Exceptionally regular readers will recall that I was, in fact, in Belgrade for most of Tuesday January 7th 2008, which is, coincidentally, Serbian Orthodox Christmas. On that day I noticed a lot of graffiti which said variations of 'Kosovo is Serbian forever'. I also ate lunch at a McDonalds restaurant in the center of town.
Kosovo is a region which is seen by Serbs as the cradle of Serbian culture, and is the site of monasteries, monuments, and graves. About a hundred years ago, Albanian migration rendered Serbs a minority in the region. During wars in the 1990s (featured in the movie "Behind Enemy Lines") Serbia attacked Albanians in the region (and vice versa), until Clinton authorized a NATO strike on Belgrade, forestalling an attempted genocide.
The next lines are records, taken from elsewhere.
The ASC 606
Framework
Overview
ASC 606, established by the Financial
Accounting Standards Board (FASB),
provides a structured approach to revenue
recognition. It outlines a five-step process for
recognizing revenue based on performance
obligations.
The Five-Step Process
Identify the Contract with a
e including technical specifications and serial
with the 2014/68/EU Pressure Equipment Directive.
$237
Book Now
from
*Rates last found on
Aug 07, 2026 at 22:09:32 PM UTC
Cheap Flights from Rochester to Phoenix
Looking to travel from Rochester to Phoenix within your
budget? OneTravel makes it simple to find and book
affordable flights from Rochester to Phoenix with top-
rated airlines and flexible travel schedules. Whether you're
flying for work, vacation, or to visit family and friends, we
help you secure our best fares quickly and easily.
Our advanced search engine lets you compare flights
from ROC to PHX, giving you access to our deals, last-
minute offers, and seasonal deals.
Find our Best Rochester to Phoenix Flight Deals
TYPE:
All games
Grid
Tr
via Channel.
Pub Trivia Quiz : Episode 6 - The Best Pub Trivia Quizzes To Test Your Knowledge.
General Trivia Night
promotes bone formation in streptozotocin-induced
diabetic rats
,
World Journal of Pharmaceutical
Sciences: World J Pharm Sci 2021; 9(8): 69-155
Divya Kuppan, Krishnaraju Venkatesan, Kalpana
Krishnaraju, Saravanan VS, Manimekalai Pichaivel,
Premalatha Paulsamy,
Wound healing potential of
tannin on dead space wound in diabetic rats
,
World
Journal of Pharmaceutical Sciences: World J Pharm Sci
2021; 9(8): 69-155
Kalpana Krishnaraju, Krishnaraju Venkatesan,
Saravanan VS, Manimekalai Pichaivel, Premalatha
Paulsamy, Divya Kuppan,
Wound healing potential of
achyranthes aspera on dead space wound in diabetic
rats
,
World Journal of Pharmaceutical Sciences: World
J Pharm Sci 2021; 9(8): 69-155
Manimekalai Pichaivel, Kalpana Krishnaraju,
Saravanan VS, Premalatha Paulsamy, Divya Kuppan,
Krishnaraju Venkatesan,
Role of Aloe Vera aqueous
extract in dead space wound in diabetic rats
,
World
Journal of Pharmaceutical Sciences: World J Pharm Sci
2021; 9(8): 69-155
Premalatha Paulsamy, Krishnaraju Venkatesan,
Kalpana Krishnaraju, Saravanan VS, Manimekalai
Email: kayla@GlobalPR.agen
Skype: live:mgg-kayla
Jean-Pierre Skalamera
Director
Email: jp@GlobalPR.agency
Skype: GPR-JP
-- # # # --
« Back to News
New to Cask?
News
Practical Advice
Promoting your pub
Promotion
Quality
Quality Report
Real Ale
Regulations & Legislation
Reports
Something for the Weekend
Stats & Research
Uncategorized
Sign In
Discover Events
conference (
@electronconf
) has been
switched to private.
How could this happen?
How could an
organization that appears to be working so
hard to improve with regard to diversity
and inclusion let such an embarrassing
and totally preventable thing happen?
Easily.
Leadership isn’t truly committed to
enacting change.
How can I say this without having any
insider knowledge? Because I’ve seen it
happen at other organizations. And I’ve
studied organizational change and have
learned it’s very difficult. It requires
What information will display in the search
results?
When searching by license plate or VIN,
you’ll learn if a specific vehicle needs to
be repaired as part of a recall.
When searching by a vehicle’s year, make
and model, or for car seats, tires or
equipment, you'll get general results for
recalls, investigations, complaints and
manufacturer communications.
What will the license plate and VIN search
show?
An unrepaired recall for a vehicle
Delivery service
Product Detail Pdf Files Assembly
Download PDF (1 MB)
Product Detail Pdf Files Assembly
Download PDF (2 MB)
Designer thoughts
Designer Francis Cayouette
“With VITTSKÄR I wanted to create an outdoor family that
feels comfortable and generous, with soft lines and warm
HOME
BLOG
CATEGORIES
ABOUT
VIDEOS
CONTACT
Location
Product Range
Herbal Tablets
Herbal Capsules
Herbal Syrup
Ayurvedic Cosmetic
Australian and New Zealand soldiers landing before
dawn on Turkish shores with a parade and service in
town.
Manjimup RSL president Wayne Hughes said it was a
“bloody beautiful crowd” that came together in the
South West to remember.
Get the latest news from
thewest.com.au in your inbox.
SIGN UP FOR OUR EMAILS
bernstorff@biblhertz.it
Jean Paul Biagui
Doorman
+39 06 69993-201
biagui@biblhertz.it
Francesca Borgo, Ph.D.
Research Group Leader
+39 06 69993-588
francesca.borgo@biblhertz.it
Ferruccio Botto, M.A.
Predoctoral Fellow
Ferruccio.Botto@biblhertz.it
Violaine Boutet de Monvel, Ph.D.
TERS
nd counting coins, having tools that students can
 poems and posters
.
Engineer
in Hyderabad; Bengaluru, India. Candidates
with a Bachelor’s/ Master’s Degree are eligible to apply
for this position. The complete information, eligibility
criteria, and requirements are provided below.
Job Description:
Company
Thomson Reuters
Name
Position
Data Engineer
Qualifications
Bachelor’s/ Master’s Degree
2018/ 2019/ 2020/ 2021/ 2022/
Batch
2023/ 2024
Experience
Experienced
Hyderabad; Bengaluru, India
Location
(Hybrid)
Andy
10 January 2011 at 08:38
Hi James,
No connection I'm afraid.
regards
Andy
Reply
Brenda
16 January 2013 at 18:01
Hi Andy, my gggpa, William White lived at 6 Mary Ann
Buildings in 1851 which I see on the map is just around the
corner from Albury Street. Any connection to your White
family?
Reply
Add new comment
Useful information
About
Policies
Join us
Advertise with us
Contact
About four weeks after my visit to Belgrade, Kosovo seceded from Serbia, and the McDonalds was torched by an angry crowd.
Today, the political situation has stabilized to the point that travelers might only encounter entrance stamp shenanigans with certain border crossings.
Against this backdrop we drove on a reasonably smooth road to the capital, Prishtina. Upon arrival, bus schedules out forced us to choose; half an hour or 24 hours in the city?
We set off up Bill Clinton boulevard towards the city center. About half way there we saw his statue as well as a three story high picture of him. We walked up the rather nice center plaza and found a guesthouse in which to stay. That evening we availed ourselves of superior purchasing power through fine dining, and J continued his sojourn through the world of Balkans beer.
Next morning we ventured to the Route 66 Diner opposite the UNMIK headquarters in the New Born part of town. I ate a half-pound 'fatburger' in another (unsuccessful) attempt to stop getting skinnier as we watched an endless procession of UN 4WDs cruising past.
We spent the rest of the day wandering through various neighborhoods. Highlights include the university campus with an architecturally interesting library and a barbwired shell of a church, and a series of nice mosques and monuments in the northern end of town, between which hung photos of the more than 3000 people still missing since the war in 1999.
On our way out of town we saw a big concrete church adorned with banners of Agnes Bojaxhiu, also known as Mother Theresa. She was a Christian Albanian born in what is now Macedonia, but that didn't stop the international airport in (mostly Muslim) Tirana being named after her!
We made it to the bus station with minutes to spare, availed ourselves of a strong contender for 'world's worst bathroom', and took our seats.
We managed to find the bus equivalent of an 'exit row' with stupendous amounts of legroom. This extra space allowed room for swarms of mosquitos to descend in perfect formation through the stagnant, stifling atmosphere, while our remaining senses were assaulted by a loop tape of terrible, terrible local music videos.
As the bus ground up a picturesque mountain range towards the Montenegrin border, we were rewarded with a spectacular sunset. An interesting day.